Acquired tastes do not often play directly to the senses. Some people may be able to down a jar of oil cured Moroccan olives without much thought, but for my money, the things taste like mummies and I have to concentrate on the flavor like a math problem in order to derive any pleasure from them. So, too, with any bottle of wine worth drinking. The sensuality of food is an overstated talking point. Some foods are no more sensual than Puritan homiletics or Medieval metaphysics. Sensual things play up the human tendency toward immediacy, while intellectual things tend toward the angelic, the timeless. Intellectual things defer the senses to an eschatological fulfillment which is not possible this side of death. Intellectual things tend toward the sacred. Because God is perfectly simple and wholly unified, a drop of holy water does as much (or as little) as a bucket. Surely this theological truth has something to do with the fact you can absent-mindedly eat a whole bag of Doritos by yourself, though a very small wedge of 15 month Manchego will serve a whole table of diners.

Here is a curious fact, though: most of those things we consider acquired tastes are quite old. Chocolate and coffee and wine and opera are all several hundred to several thousand year old traditions. So, too, many of our students find Katy Perry and Coldplay easy to like and Debussy hard to like, though they will tell you they know Debussy is “better.” New things have an immediate appeal which needs no explanation, but man has been struggling and succeeding to enjoy wine, tobacco, Fra Angelico, Donne, Milton and so forth for some time. We can enjoy fine old things today because a sufficient number of people have, across the centuries, denied the sloth of pure sensualism and struggled to want better. Over the course of this afternoon, One Direction will prove easier to like than Mozart. Over the course of this century, Mozart will prove easier to like than One Direction. Enjoying good things means not submitting to “the small and arrogant oligarchy of those who merely happen to be walking about.” Just as Edmund Burke defined a society, any genuinely humane taste or genuinely humane desire is “a partnership in all science; a partnership in all art; a partnership in every virtue, and in all perfection. …a partnership… between those who are living, those who are dead, and those who are to be born.”

What this means for students at classical schools is, perhaps, one of their most vexing and difficult responsibilities. Last week, I led a class of twenty-two sophomores to New York City to see the Metropolitan, the Cloisters, and to hear Mozart and Strauss at Carnegie Hall. When we returned, I asked them how the Met had managed to keep its doors open for over a hundred years.

“People made an effort to go,” one young man said.

“Why?” I asked.

“Because they heard about it.”

I asked the class what responsibility came with seeing such beautiful things.

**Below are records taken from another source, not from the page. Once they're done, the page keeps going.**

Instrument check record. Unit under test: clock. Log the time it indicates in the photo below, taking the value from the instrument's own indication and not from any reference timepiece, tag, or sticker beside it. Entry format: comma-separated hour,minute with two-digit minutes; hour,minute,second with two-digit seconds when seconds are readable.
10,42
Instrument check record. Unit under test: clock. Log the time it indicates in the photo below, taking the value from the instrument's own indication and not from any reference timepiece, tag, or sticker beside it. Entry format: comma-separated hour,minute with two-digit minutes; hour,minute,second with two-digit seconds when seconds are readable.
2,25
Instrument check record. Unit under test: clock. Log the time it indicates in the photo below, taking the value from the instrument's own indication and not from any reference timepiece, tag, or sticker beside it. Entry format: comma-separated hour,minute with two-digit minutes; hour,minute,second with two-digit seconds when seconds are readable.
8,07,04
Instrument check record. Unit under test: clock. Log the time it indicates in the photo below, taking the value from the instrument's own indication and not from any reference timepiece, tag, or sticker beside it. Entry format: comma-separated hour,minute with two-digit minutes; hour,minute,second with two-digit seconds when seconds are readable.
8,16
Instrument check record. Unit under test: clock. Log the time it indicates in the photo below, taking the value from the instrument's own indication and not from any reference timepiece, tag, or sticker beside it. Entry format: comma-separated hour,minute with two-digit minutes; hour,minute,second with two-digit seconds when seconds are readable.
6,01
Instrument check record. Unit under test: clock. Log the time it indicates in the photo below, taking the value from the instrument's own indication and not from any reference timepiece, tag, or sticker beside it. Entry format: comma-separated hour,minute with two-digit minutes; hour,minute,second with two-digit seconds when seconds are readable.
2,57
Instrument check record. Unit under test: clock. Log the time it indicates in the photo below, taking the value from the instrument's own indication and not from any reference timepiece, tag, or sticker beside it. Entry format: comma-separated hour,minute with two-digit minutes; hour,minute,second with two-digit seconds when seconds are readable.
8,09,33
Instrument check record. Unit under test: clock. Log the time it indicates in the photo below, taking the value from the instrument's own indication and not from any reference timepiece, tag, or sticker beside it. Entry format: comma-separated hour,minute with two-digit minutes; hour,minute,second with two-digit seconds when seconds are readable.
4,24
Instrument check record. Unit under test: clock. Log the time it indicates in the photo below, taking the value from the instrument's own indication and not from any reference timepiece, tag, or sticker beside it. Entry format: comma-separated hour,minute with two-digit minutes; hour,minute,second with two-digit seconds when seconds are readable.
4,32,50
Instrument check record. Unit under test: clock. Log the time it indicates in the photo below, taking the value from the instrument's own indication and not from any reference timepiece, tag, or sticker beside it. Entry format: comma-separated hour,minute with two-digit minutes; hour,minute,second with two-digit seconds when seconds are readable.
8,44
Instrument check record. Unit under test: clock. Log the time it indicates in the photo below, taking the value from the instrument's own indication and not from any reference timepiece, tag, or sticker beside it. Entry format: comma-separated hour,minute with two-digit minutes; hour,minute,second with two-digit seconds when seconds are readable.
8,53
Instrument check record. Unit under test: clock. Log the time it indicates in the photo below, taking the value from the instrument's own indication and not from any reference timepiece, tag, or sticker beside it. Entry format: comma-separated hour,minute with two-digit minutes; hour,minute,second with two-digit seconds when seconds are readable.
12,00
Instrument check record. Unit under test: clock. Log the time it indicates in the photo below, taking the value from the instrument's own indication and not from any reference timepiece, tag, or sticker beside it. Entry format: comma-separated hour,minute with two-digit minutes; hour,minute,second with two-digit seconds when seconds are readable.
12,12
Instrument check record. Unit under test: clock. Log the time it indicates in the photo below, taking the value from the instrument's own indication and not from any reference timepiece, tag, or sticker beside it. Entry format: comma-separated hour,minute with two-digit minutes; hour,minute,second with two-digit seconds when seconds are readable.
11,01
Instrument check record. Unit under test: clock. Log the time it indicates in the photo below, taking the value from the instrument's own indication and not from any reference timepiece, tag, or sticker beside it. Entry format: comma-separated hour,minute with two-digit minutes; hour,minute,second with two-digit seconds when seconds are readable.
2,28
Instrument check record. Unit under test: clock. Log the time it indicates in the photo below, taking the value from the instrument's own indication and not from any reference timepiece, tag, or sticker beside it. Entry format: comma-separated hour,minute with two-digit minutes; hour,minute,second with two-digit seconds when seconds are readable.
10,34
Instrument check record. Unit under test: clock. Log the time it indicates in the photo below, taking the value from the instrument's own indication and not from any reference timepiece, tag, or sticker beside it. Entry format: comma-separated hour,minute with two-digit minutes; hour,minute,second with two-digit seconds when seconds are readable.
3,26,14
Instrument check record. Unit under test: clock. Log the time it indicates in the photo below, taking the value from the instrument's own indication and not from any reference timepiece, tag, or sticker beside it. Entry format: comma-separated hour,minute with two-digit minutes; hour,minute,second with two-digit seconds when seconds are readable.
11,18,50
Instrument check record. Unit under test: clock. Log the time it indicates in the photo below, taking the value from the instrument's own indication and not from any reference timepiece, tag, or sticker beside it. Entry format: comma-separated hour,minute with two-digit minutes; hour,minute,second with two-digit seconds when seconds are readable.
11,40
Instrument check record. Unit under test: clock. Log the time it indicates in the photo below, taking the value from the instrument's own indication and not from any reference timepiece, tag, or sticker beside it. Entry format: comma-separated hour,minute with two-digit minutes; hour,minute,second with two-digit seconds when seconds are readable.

“Thinking about beautiful things,” said one student.

“Talking about them,” said another.

If we want museums like the Metropolitan to exist in a hundred years, we must struggle to make room for them in our intellects today. I suggested students should take stock of their taste in music and film and books, as well as the kinds of things with which they decorated their rooms and their bodies, and to remove at least one thing which they knew to be mediocre, no matter how likable they found it. I encouraged them to replace that thing with something worth putting in a concert hall or a museum, something worth saving.

In the process, they might save something else.